When I asked what she thought about Intelligent Design, she came right out and called it Creationism, and said, “It’s good to acknowledge that there are other opinions, but we talk about facts. It’s a fact that there is a fossil in this rock. How did it get there? I think as teachers we have a responsibility to student beliefs that fall outside the way in which science knows the world, but in the public classroom, where students don’t have that choice, questions about that need to be deferred to their religious leaders. You either teach them all, or you say go to your own religious leaders.”
Mrs. Raines also believes that someone who exclusively believed in Intelligent Design should take the time to understand what Darwin and Gould were getting on about. “Regardless of background you still owe it to yourself to understand this. If you have a really strong belief in Creationism and you want to fight that fight, then you need to understand how an evolutionist looks at it.”
Though its full embrace in her classroom came slowly, Mrs. Raines is there now, despite whatever her reputation might be among former students and colleagues. I don’t think that she was punning when she said, “It’s been an evolution for me in my teaching, but I’m at peace with how I teach it.” She should be at peace with it, and so should any of her would-be critics who have obviously not taken the time to understand the gradual process that she has endured. Personally, I don’t think there’s anything wrong with the way she came to it. Here is a religious woman who worked her way to where she needed to be to fulfill her other role as public servant. What the hell could be wrong with that? In no way should she be ridiculed.
In fact, I talked to a few other biology teachers while preparing this story. While the problems and reservations they had with the theory of evolution were pretty much the same ones that Mrs. Raines had, they also universally agreed with her that Intelligent Design didn’t belong in Maine classes. This uniformity of opinion made me wonder why she had been singled out for attention, and I really think it was because she is an avowed Christian. What other reason could it be? Maybe my cousin Matthew is right, and I’m just Dan Rather’s message boy.

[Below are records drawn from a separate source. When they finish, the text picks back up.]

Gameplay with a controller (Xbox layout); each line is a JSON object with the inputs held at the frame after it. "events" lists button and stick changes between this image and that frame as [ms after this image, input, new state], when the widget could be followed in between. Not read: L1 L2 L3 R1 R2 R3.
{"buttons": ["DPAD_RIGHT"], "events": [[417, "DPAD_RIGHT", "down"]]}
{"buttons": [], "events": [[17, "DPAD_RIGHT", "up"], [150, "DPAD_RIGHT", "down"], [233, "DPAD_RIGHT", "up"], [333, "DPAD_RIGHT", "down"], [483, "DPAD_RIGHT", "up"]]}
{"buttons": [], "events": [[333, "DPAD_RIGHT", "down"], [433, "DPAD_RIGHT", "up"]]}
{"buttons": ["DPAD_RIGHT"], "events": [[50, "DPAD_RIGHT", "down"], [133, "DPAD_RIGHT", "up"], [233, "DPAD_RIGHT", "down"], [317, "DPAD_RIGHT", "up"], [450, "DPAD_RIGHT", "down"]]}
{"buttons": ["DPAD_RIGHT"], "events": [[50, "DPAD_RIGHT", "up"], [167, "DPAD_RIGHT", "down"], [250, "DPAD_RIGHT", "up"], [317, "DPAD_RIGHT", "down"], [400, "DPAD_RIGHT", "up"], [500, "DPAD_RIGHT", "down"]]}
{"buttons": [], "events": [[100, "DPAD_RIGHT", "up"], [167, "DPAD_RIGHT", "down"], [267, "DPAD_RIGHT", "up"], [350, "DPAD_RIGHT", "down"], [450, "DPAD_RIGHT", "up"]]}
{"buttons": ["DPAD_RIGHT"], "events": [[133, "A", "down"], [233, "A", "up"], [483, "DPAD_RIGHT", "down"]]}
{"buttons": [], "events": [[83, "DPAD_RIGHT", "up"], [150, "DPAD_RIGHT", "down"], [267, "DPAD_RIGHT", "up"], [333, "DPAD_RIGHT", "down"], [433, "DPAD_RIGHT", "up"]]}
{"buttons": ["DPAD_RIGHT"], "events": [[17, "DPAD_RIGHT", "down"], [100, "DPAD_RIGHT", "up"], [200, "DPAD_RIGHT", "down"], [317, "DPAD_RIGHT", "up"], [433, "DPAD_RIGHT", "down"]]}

Maybe cousin Donald will see this and then stop checking the Phoenix for my byline because he thinks I’ve lost my lefty edge, I don’t know, but while we’re all enduring the endless white noise that surrounds this subject, all the pontificating and sneering that both camps engage in, it would be useful to remember that Gregor Mendel, the father of modern genetics, wasn’t just some dude with a bunch of pea plants, a keen eye for detail and a lot of time on his hands to study: he was all of those things and a monk to boot. He spent a ton of his time in prayer and contemplation, and probably had a tonsure haircut. Gregor Mendel didn’t just believe in God, he was all about believing in God, but luckily for us, Mendel didn’t find the sacred and the scientific mutually exclusive. Luckily for students at Yarmouth High School, Julie Raines doesn’t either.